6. the Pet feeding method based on the daily data analysiss of house pet according to claim 3 is it is characterised in that to described Parent population P_t+1The process carrying out mutation genetic operation is：

To described parent population P_t+1Each of individuality, generate a random number, if certain individual random number be less than described Mutation probability Q, then changing the genic value on some or certain some locus of this individuality is other genic values.

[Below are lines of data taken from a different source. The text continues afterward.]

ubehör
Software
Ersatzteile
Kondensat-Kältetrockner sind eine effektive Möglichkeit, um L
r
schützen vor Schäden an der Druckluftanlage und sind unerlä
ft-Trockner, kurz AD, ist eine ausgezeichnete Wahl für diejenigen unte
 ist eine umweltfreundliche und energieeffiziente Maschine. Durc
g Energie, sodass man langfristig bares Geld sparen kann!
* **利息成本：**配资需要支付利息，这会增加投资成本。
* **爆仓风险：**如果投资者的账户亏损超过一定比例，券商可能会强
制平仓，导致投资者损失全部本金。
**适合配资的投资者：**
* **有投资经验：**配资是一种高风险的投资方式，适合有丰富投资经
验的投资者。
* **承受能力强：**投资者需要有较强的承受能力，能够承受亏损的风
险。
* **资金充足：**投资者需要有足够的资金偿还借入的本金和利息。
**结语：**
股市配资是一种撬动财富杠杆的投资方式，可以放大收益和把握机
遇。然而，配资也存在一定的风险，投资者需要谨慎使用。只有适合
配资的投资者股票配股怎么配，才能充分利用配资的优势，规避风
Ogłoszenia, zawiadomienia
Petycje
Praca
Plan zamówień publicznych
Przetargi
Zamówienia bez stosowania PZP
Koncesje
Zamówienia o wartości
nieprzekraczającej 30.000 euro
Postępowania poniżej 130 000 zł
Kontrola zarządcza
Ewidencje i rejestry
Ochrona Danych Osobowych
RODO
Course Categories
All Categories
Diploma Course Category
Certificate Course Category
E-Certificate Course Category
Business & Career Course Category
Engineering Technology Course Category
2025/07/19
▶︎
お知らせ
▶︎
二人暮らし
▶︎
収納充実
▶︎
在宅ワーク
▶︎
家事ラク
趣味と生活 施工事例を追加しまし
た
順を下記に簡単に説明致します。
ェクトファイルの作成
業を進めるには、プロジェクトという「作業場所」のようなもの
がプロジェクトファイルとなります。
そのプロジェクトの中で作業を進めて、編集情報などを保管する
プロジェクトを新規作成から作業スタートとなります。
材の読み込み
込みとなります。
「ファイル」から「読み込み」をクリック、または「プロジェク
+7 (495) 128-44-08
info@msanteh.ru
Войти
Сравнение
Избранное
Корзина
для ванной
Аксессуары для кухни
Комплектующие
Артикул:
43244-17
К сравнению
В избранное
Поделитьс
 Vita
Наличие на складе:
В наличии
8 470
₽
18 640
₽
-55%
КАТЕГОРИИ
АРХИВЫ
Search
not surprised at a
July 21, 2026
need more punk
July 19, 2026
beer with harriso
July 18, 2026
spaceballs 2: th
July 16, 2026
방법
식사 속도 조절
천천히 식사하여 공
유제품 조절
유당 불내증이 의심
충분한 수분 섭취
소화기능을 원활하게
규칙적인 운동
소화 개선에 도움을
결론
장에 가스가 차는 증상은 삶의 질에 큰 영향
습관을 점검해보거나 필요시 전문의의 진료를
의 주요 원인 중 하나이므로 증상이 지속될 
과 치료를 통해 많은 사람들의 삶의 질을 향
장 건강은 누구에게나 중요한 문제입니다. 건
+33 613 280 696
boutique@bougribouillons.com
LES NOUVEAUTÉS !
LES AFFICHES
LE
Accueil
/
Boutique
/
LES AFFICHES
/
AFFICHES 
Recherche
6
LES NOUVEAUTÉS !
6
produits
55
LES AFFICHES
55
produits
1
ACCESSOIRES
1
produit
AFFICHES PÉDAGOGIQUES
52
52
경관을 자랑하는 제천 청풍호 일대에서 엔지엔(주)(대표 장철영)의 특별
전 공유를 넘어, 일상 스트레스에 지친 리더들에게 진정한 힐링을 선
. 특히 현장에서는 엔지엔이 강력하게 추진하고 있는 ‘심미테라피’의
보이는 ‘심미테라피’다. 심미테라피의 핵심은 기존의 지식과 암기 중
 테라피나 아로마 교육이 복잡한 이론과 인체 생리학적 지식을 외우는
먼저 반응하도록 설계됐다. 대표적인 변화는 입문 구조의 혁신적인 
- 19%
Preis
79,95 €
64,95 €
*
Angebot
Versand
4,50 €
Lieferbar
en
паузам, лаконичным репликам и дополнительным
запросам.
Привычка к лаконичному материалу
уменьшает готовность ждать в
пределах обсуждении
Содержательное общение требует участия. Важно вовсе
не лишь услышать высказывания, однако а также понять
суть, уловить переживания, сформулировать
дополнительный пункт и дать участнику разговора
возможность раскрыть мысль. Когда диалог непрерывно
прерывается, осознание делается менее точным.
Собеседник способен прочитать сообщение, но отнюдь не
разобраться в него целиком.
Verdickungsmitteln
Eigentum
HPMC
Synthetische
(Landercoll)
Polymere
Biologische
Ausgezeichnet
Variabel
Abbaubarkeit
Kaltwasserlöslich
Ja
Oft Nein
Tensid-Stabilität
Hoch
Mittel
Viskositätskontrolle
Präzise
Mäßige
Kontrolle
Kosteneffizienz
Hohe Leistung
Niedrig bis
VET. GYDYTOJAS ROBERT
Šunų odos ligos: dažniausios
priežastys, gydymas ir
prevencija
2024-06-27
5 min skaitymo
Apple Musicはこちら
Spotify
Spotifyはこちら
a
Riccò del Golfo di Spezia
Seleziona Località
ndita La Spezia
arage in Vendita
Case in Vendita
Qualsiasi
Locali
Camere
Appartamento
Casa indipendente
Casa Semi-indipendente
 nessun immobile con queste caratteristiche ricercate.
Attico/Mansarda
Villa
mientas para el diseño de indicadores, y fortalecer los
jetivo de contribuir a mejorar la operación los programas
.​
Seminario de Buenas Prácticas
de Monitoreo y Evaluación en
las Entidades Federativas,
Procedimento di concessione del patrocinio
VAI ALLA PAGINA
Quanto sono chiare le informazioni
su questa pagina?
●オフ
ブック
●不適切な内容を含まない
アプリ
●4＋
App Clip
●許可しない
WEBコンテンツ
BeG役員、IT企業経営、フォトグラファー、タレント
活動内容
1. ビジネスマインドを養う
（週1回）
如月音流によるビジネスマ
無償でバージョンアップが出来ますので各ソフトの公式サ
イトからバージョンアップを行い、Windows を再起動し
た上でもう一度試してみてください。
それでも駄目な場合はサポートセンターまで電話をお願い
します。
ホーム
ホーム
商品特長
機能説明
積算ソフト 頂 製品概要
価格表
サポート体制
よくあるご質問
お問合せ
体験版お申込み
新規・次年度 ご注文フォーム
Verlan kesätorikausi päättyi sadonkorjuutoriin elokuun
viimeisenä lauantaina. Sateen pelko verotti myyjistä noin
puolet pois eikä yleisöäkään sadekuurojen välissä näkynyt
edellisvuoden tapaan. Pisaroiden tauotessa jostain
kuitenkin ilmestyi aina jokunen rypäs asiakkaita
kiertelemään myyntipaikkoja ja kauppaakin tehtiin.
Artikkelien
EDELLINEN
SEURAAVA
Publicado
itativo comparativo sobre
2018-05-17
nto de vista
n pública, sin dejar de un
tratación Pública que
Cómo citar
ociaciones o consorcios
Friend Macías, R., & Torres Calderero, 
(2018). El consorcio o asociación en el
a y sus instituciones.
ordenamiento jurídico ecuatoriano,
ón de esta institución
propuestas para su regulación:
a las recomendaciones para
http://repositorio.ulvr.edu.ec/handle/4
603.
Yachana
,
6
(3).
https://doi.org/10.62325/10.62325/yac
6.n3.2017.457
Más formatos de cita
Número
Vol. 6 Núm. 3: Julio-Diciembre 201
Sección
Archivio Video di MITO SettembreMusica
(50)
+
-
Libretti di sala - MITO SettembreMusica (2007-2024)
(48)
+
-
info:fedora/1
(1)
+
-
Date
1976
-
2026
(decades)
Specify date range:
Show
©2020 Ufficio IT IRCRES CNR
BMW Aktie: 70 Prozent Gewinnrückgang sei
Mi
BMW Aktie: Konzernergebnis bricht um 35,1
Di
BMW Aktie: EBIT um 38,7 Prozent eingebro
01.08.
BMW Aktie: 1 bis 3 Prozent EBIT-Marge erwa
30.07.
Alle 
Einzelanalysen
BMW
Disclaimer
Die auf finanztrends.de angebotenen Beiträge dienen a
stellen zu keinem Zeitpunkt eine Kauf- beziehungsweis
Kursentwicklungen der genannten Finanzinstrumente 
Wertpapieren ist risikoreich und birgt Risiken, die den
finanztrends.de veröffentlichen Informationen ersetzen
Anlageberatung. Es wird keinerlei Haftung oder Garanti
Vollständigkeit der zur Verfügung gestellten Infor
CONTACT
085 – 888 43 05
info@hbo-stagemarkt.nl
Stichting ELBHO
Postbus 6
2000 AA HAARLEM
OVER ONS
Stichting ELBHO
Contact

7. the Pet feeding method based on the daily data analysiss of house pet according to any one of claim 1-6, its feature It is,

Gather the body temperature of described house pet using temperature sensor；

Gather the palmic rate of described house pet using heart rate sensor；

Gather the blood pressure of described house pet using blood pressure sensor；

Gather the activity of described house pet using pedometer；

Gather the image information in current time for the described house pet using photographic head；And,

Walked with described temperature sensor, described heart rate sensor, described blood pressure sensor, described meter respectively using sample circuit Device, described weight sensor are attached, and by described temperature sensor, described heart rate sensor, described blood pressure sensor, institute State the body temperature of the house pet that pedometer collects respectively, palmic rate, blood pressure, activity, Current body mass are converted into digital signal.

8. a kind of Pet feeding system based on the daily data analysiss of house pet is it is characterised in that include：

Data acquisition unit, for gathering the species of house pet, sex, age, palmic rate, blood pressure, body temperature, activity, feeding Type, feeding amount, present image, Current body mass constitute influence factor matrix X, and upload onto the server；Wherein, described feeding class Type and described feeding amount constitute decision variable；

Unit set up by Pet feeding model, for utilizing Elman neural network influence factor matrix X in described server Complex nonlinear relation and pet health index between, obtains Pet feeding model；

Decision variable optimal solution acquiring unit, for being optimized to described Pet feeding model using NSGA-II algorithm, is obtained One group of optimal solution of described decision variable, and using this group optimal solution of described decision variable as described house pet recommendation decision-making X^*；

Recommend decision-making issuance unit, for by described server by the recommendation decision-making X of described house pet^*It is issued to the terminal of user Equipment is shown.